HKFP Opinion Piece: Hong Kong National Security Education Day: What makes a nation worth securing?

Some US policies fail the test, while China offers moderate material prosperity. But justice-seekers are unlikely to be convinced, writes Chris Maden on National Security Education Day.

The physicist Richard Feynman was once asked by a US Congressional defence committee what the latest multi-billion dollar atom smasher had to do with defence of the nation, from whose budget it was to be built. “It may make the nation worth defending,” he replied. Today, on Hong Kong’s National Security Education Day, it is perhaps worth pausing to consider what makes a nation – any nation – worth securing.

National security law
File Photo: GovHK.

First, a confession. I’m not a great believer in nationhood. To me, it’s a dated concept, something which cropped up in Europe during the Hundred Years’ War, which served a somewhat useful purpose in keeping Europe at peace during the colonial era – freeing Europeans to plunder the rest of the world – but which is now past its sell-by date. The problems we face as a species go far beyond what any single nation can hope to achieve and, more often than not, the vested interests of nationhood obstruct solutions to those problems.

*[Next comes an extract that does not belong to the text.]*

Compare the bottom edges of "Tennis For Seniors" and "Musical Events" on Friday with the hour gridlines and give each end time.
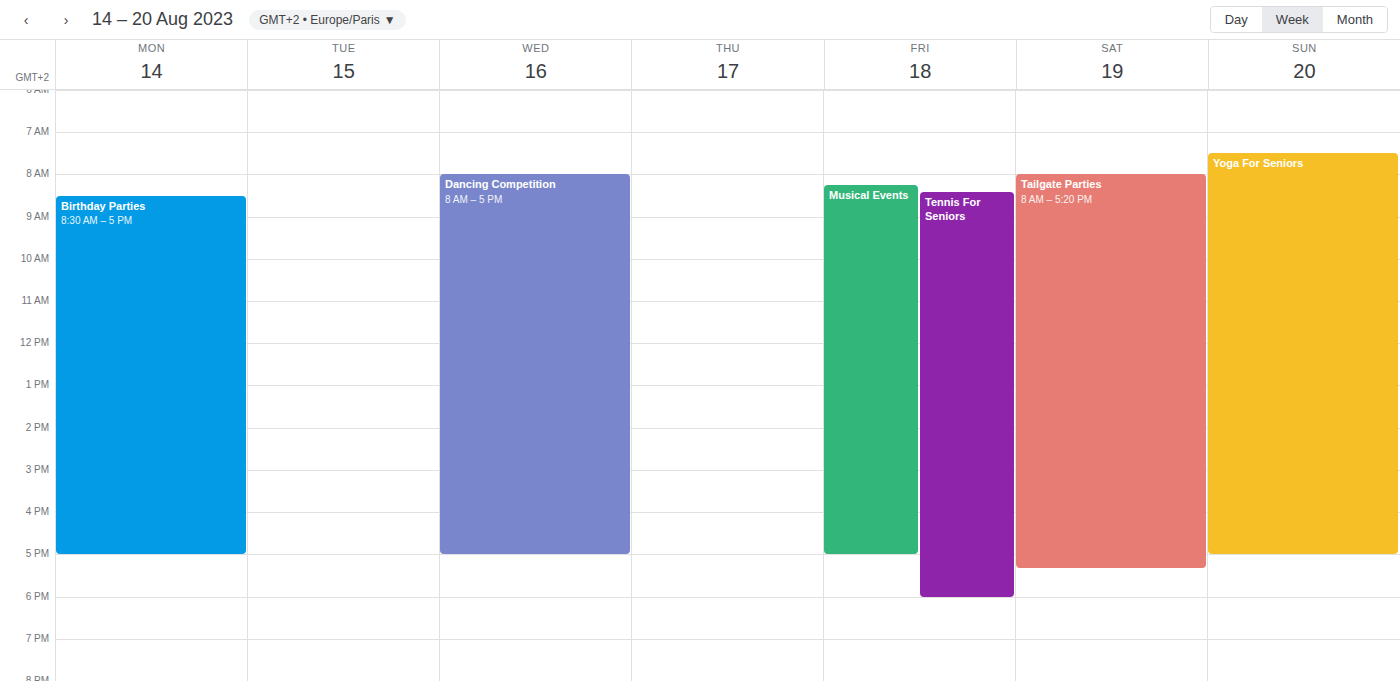
"Tennis For Seniors": 6:00 PM, exactly on the 6 PM line. "Musical Events": 5:00 PM, exactly on the 5 PM line.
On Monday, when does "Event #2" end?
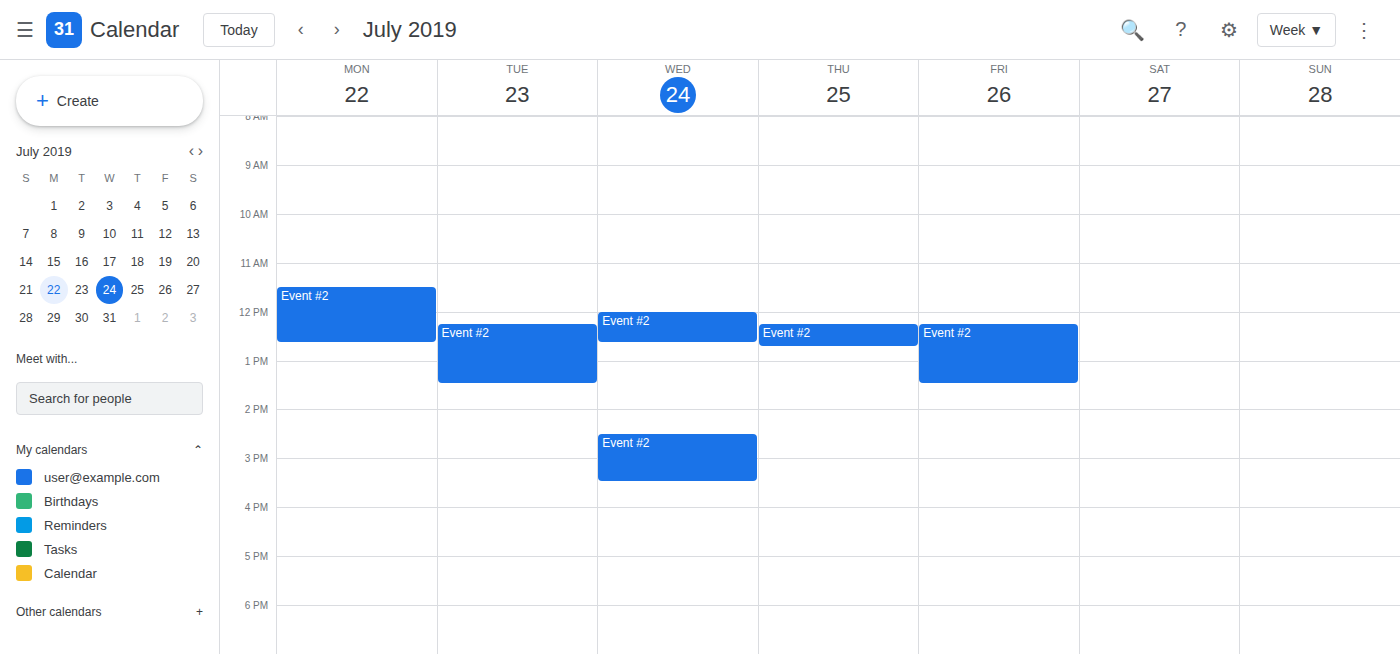
12:40 PM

The oceans are a classic case where nations and national interests are part of the problem, not the solution. Over-fishing has decimated fish stocks everywhere. Just about every species of fish that we humans eat has seen populations plummet by as much as 97 per cent since the 1970s – the bluefin tuna is endangered and sharks are not far behind. Yet, instead of coming together as the human race to find ways of giving our oceans a breather, Japan continues to plunder bluefin tuna (and – why, oh why? – whales). China goes after sharks, and the Dutch have even invented a boat that delivers electric shocks to the seabed – a football-field sized area at a time – in order to flip flounders out of the mud and annihilate everything else.

Narrow national interests such as these, supported by the tired old “It’s part of our culture” excuse (so were torture and slavery – we learn and move on), hinder efforts to leave the world a better place for our children. How can nations ask for sacrifice when their actions on so many global problems not only leave a worse legacy, but are set to bequeath a torched Planet Earth?

However, nations are not going away any time soon, so the issue is how to make the best of them. What in general would make a nation worth securing? Or, to put it a different way, how could a nation conduct itself in such a way that a rational self-interested person would accept some sacrifice on behalf of his or her country?

Chinese military officers PLA Army troops war
Chinese military officers. Photo: Luther Bailey via Flickr.

A good starting point, as I’ve suggested, is to set aside national interests when it comes to global problems. Utopian, I suppose, so let’s start with the obvious: wars of aggression. There was a time when these were part of the rough and tumble of life; it’s what we humans did as a species. There was little or no need to apologise for starting one. You borrowed some money, raised an army and set off to plunder. If you did well, you plundered more than you borrowed; if you did badly, you probably didn’t come back so it didn’t much matter.